Last November, HGST had began shipping its helium-filled 6TB HDDs. A major benefit of helium is that it reduces power consumption by about 23%, bringing overall operating temperatures down by up to 4°C. Also, a helium-filled 3.5-inch drive is able to house two additional platters, bumping storage capacity by an additional 50%, from a [current] possible maximum capacity of 4TB to 6TB.
In response, Toshiba announced non-helium 5TB hard disk drives last month. Although they offer less storage space, they are presently the largest capacity non-helium HDDs in the market.

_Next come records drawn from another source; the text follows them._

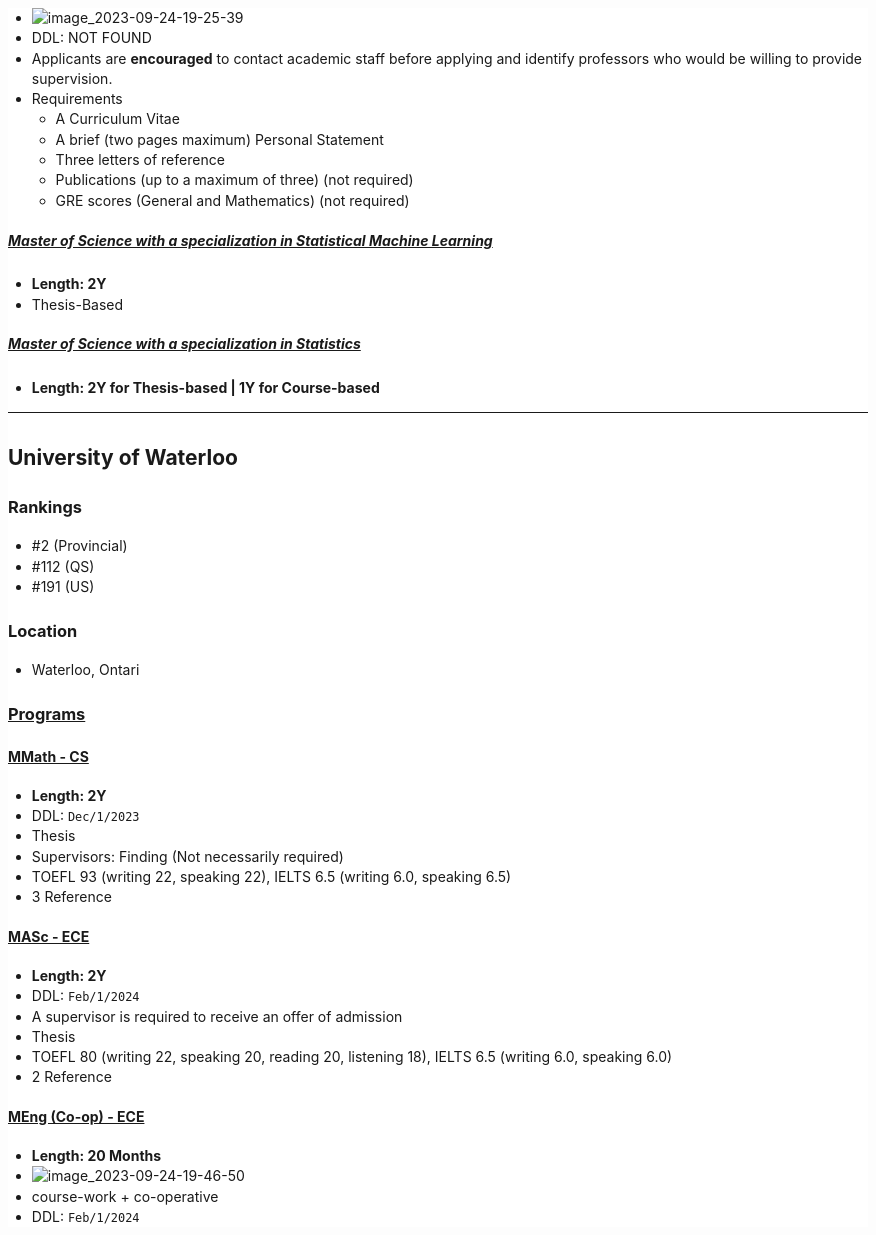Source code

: * ![image_2023-09-24-19-25-39](https://raw.githubusercontent.com/ChrisVicky/image-bed/main/2023-09/image_2023-09-24-19-25-39.png)
* DDL: NOT FOUND
* Applicants are **encouraged** to contact academic staff before applying and identify professors who would be willing to provide supervision.
* Requirements
    * A Curriculum Vitae
    * A brief (two pages maximum) Personal Statement
    * Three letters of reference
    * Publications (up to a maximum of three) (not required)
    * GRE scores (General and Mathematics) (not required)
##### [Master of Science with a specialization in Statistical Machine Learning](https://calendar.ualberta.ca/preview_program.php?catoid=39&poid=48232)
* **Length: 2Y**
* Thesis-Based
##### [Master of Science with a specialization in Statistics](https://calendar.ualberta.ca/preview_program.php?catoid=39&poid=48233)
* **Length: 2Y for Thesis-based | 1Y for Course-based**

---

## University of Waterloo
### Rankings
* #2 (Provincial)
* #112 (QS)
* #191 (US)
### Location
* Waterloo, Ontari
### [Programs](https://uwaterloo.ca/graduate-studies-postdoctoral-affairs/grad-programs/results)
#### [MMath - CS](https://uwaterloo.ca/graduate-studies-postdoctoral-affairs/future-students/programs/computer-science-mmath-waterloo)
* **Length: 2Y**
* DDL: `Dec/1/2023`
* Thesis
* Supervisors: Finding (Not necessarily required)
* TOEFL 93 (writing 22, speaking 22), IELTS 6.5 (writing 6.0, speaking 6.5)
* 3 Reference
#### [MASc - ECE](https://uwaterloo.ca/graduate-studies-postdoctoral-affairs/future-students/programs/electrical-and-computer-engineering-masc-waterloo)
* **Length: 2Y**
* DDL: `Feb/1/2024`
* A supervisor is required to receive an offer of admission
* Thesis
* TOEFL 80 (writing 22, speaking 20, reading 20, listening 18), IELTS 6.5 (writing 6.0, speaking 6.0)
* 2 Reference
#### [MEng (Co-op) - ECE](https://uwaterloo.ca/graduate-studies-postdoctoral-affairs/future-students/programs/electrical-and-computer-engineering-meng-co-op-waterloo)
* **Length: 20 Months**
* ![image_2023-09-24-19-46-50](https://raw.githubusercontent.com/ChrisVicky/image-bed/main/2023-09/image_2023-09-24-19-46-50.png) 
* course-work + co-operative
* DDL: `Feb/1/2024`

Of course, with such advantages, one would expect a helium-filled drive to cost more than a non-helium version of the same capacity. However, the price of a helium-filled 6TB drive has been revealed, and we found out that the price difference is way more substantial than what we had anticipated:-
Amazon.com is selling one such model for a whopping US$724.88, with free shipping. This translates to almost US$0.12/GB, or S$0.15/GB. In comparison, Seagate's highest capacity HDD, the Desktop HDD 4TB, is retailing at US$156.95, about US$0.04/GB, or S$0.05/GB.
With the helium model commanding a good three times the price per gigabyte, Western Digital's wholly owned subsidiary, HGST, is now the lone hard disk drive maker in the market to produce helium-filled HDDs. Fortunately, the 6TB helium drive is still far cheaper than a typical SSD that is currently averaging close to a S$1/GB.
The other two major competitors, Seagate, who acquired Xyratex, a hard disk testing company; and Toshiba, who purchased OCZ Technology last December, have not shown interest in helium technology (yet). On a side note, Seagate has announced plans to churn out 20TB hard drives by 2020.